§ Exercise directions: An acceptable answer contains every record below, unchanged, and no pictures.

(Records from a dataset)
----

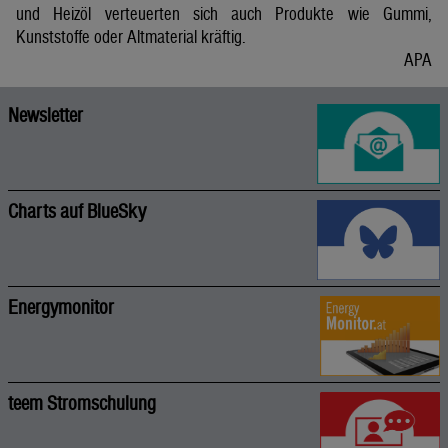
und Heizöl verteuerten sich auch Produkte wie Gummi,
Kunststoffe oder Altmaterial kräftig.
APA
Newsletter
Charts auf BlueSky
Energymonitor
teem Stromschulung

----

§ Output for this exercise:
und Heizöl verteuerten sich auch Produkte wie Gummi,
Kunststoffe oder Altmaterial kräftig.
APA
Newsletter
Charts auf BlueSky
Energymonitor
teem Stromschulung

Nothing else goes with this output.